La caída de Rajoy vendría también a confirmar la que podríamos llamar ‘maldición de los presidentes’. Todos los jefes de gobierno de la etapa constitucional han terminado su mandato en circunstancias dramáticas, cuando no trágicas. Adolfo Suárez, con la intentona golpista del 23-F; Leopoldo Calvo-Sotelo, con nuevas conspiraciones y el hundimiento de su partido, la UCD; Felipe González, entre los escándalos de la corrupción, fuga de Roldán incluida, y de la guerra sucia contra ETA; José María Aznar, con los terribles atentados del 11-M y sus secuelas, y José Luis Rodríguez Zapatero, en medio de la peor crisis financiera y económica sufrida en muchas décadas y agravada por sus desaciertos. Rajoy, aunque no sea desde luego el único responsable, dejaría a España sumida en la situación política más caótica y endiabladamente confusa que hemos conocido desde la Transición. Por lo visto, no hay manera en nuestro país de hacer un relevo presidencial en condiciones de normalidad.

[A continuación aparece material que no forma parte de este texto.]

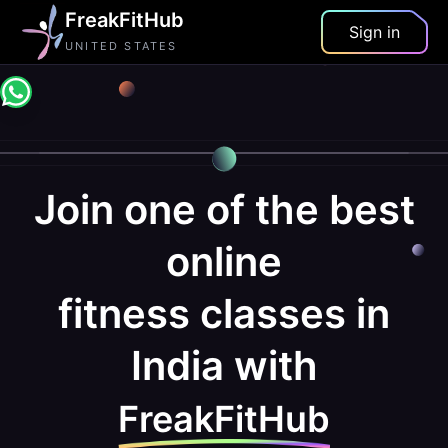
FreakFitHub
Sign in
UNITED STATES
Join one of the best
online
fitness classes in
India with
FreakFitHub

Hoy se hacen cábalas sobre el sentido del voto de los partidos nacionalistas presentes en el Congreso. Una vez más, el destino de todos está en manos de pequeñas minorías, poco afectas además a la solidaridad nacional. Pero quizá lo que de verdad le interesa saber a la mayoría de los españoles no es si Rajoy pierde o si pierde Sánchez –seguramente, poco puede ganar en este embate ninguno de los dos–. Lo que nos importa es si las sesiones de hoy y mañana en el Congreso van a ser el punto de partida de un camino que deje atrás la gravísima crisis institucional en la que estamos sumidos. O si, por el contrario, serán solo un chapoteo más en el pantano que tiene atascado a nuestro país desde que las elecciones de diciembre de 2015 cancelaron el ciclo del bipartidismo imperfecto.

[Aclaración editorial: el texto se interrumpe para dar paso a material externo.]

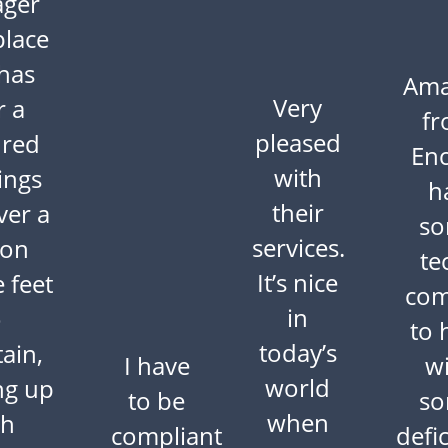
ger
place
 has
Am
Very
r a
f
pleased
red
En
with
ings
h
their
ver a
s
services.
ion
te
It’s nice
 feet
com
in
o
to 
today’s
ain,
I have
w
world
ng up
to be
s
when
th
compliant
defi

Sánchez y Rivera tenían la oportunidad de abrir una nueva etapa y de insuflar un poco de aire en un escenario político sumamente enrarecido. Para ello, se tendrían que haber puesto de acuerdo para formar un gobierno de transición y convocar elecciones. Pero, por lo que vamos viendo, desgraciadamente, triunfe o no triunfe la moción de censura, todo indica que vamos a seguir en el barro.